The national mission that ties these elements together is something like: “ensuring a safe, secure, reliable, effective [add adjectives to taste] arsenal of militarily relevant nuclear weapons.” In principle, there could be an organizational structure with that mission and with the authority to try herding the participant cats. There has not been such an arrangement, but variations of it have been talked about. More talking is sure to follow reports from the congressionally-mandated Augustine-Mies Commission (which says “the ‘NNSA experiment’ involving creation of a semi-autonomous organization has failed”). There will be suggestions that NNSA be fully separated from DOE and that it be completely re-integrated into DOE; that the national mission be given to a new organization, perhaps a Federally-Funded Research and Development Center (FFRDC); that vigorous leadership by the Secretary of Energy or Defense or the White House will evoke productive new harmony, perhaps provoked by Russian aggression.
It matters little whether any of those suggestions is adopted: they will not make much difference. The authorities for determining priorities would still be diffracted by diverse organizations.
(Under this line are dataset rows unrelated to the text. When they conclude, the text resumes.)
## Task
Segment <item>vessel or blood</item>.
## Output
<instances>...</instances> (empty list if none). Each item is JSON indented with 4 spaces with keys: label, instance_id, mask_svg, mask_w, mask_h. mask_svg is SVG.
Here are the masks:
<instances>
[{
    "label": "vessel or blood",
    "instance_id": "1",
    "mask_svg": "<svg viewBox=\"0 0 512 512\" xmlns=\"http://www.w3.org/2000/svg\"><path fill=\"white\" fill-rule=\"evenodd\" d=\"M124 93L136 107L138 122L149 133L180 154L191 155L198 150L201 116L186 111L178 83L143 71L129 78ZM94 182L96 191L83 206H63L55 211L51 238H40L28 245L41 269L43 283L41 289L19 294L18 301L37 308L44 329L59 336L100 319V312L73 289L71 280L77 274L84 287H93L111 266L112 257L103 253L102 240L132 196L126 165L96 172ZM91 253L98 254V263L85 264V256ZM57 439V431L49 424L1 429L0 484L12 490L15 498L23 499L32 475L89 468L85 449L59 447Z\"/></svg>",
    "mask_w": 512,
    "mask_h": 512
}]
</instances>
Moreover, the continuing systemic contention is of some benefit to the participants: it helps ensure that local priorities are met adequately, if not entirely. This perhaps counter-intuitive outcome results from the impossibility of linking deficiencies in any particular area to shortcomings in the overall national mission. Each year the responsible parties sign papers that “certify” the safety, security, reliability, and effectiveness of the nuclear stockpile; the White House reviews those papers, endorses them, and passes them to Congress. We can be sure that the nuclear stockpile will be “certified” next year and for many years to come, if only because doing otherwise would entail incalculable consequences at home and abroad. With a guaranteed “A” for work, participants in the nuclear weapons enterprise have wider latitude to frustrate, disappoint, antagonize, and complain about one another in pursuit of local priorities.
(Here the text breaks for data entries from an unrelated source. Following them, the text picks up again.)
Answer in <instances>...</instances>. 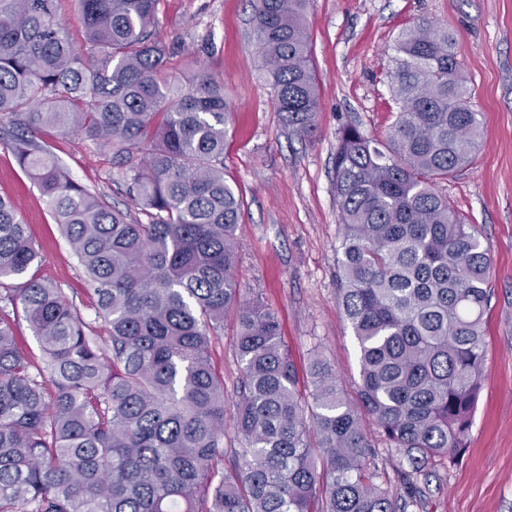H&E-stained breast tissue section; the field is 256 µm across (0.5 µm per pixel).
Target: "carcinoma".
I'll return each instance as SVG.
<instances>
[{
	"label": "carcinoma",
	"mask_w": 512,
	"mask_h": 512,
	"mask_svg": "<svg viewBox=\"0 0 512 512\" xmlns=\"http://www.w3.org/2000/svg\"><path fill=\"white\" fill-rule=\"evenodd\" d=\"M55 0H0V143L37 184L94 287L92 325L51 282L0 197V512H407L437 460L460 459L485 358L491 257L435 186L468 165L480 113L447 27L424 20L394 44L397 105L386 140L342 128L334 185L338 301L359 347L357 401L320 355L311 401L274 312L236 281L242 200L224 178L231 116L203 69L183 85L156 37L160 0H73L79 51ZM277 111L307 137L319 105L310 0H251ZM80 133L129 168L147 222L74 181L34 132ZM238 312L234 422L224 471V376L211 362ZM23 317L42 358L15 333ZM371 419L403 451L396 501L372 469Z\"/></svg>",
	"instance_id": "cac0c4a2"
}]
</instances>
This lack of a meaningful metric to assess the national mission makes it hard to compel cooperation. The only way to establish a common approach is to put the Nuclear Weapons Enterprise under one authority, which means abandoning the shibboleth that nuclear weapons production must be kept out of military hands. Only the weapons business would be reassigned, not all of the activities of the weapons laboratories or NNSA.
The people responsible for executing the defense mission must be responsible for acquiring the weapons to do so. The dynamic processes of requirements and acquisition must be brought together; demand and supply must interact continuously; the customer who will use the product must have the means to enforce production values; and legislative oversight of defense programs must reside with defense committees.
And to overseers, public interest groups, the General Accountability Office, and departmental inspectors general: do not fear unemployment. There will still be problems aplenty.